Authors: Jillian Cantor
After I tiptoe down the hallway to listen for the grandmother woman’s snore, I put the picture back under the pillow and I remove the screen from the window. I slide down the tree and I run through the pines to the ocean because I know this is where I’ll find him again. The real him. Not the fake, fading picture.
I make sure I’m always back before morning, climbing up
the way I went out. I don’t think the grandmother woman knows I do this, but she hasn’t exactly said I can’t, either. She has not explained the rules to me, as Helmut always did. And so I go almost every night.
I call for River in the depths of the ocean, the waves often swallowing my voice. Sometimes I hear a rustle in the pines, and I wonder if he can hear me, but if he can, he doesn’t answer back.

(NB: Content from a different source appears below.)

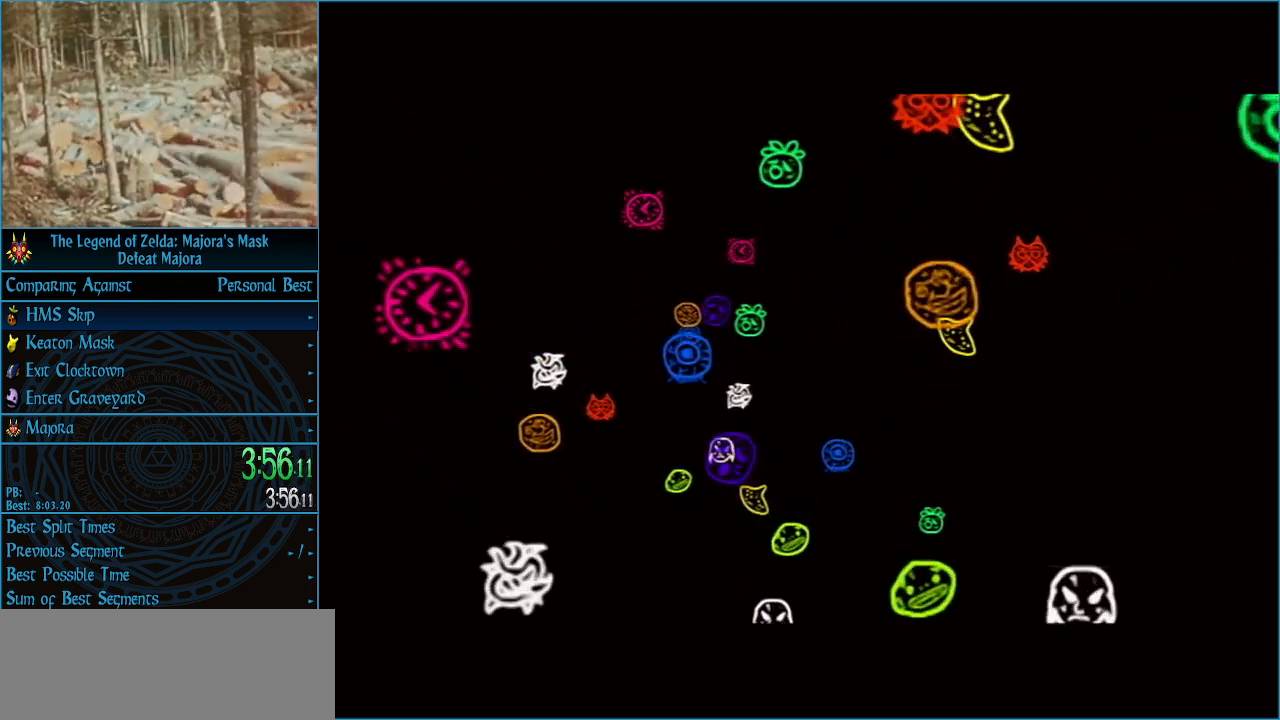
{"buttons": [], "left_stick": "center", "events": [[100, "A", "up"], [200, "A", "down"], [267, "A", "up"], [367, "A", "down"], [467, "A", "up"]]}
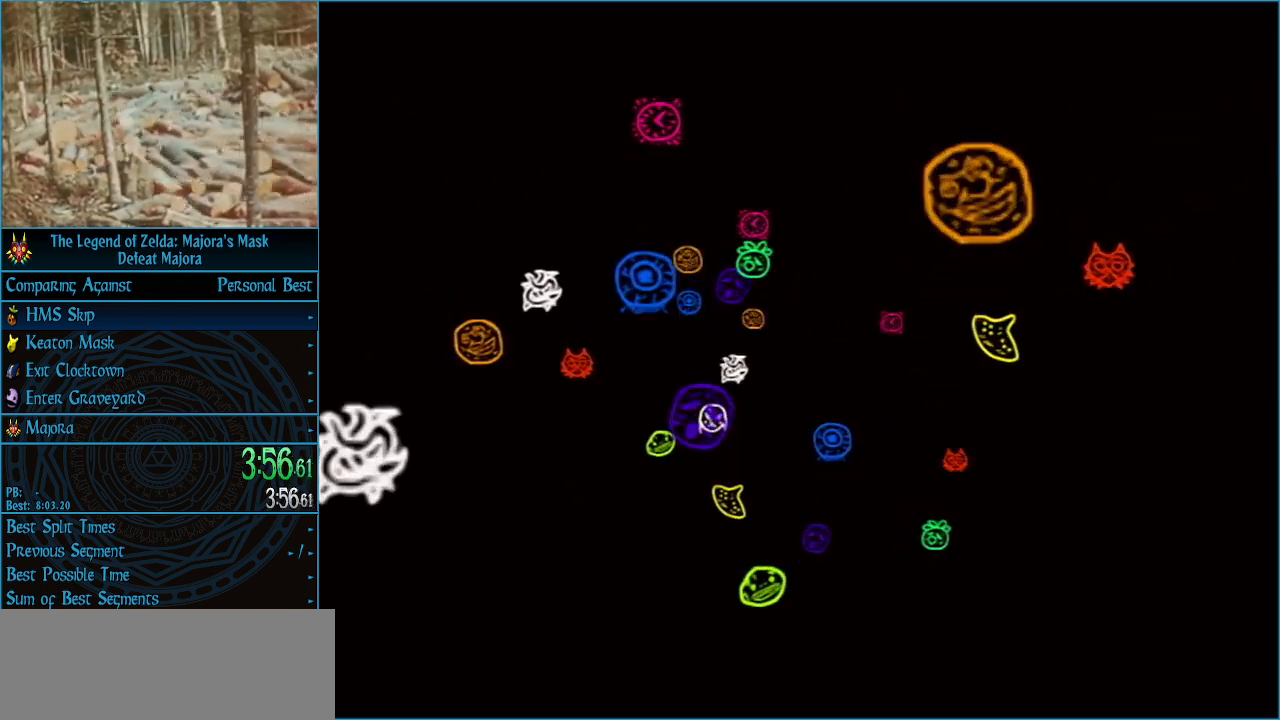
{"buttons": [], "left_stick": "center", "events": [[33, "A", "down"], [167, "A", "up"], [200, "A", "down"], [333, "A", "up"], [400, "A", "down"], [467, "A", "up"]]}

The sun rises and sets in the sky in California, just as it did on Island. June gloom, gray skies, and all. Every morning, the world grows lighter outside the window, and I make a black notch on the wall behind the bed with the pencil I took from Mrs. Fairfield. Every night the sky falls black. I track the pattern of the moon, half to three-quarters to full to the smallest silver feather in the sky, and by the time it is a half-moon again, the day sky grows bluer, the air a little warmer. One day, the sun rises, a flaming orange ball over the tall brown hills. There are twenty-two black notches on the wall behind the bed. My grandmother informs me that it is July, that in California there are months that change, just like the cycle of the moon.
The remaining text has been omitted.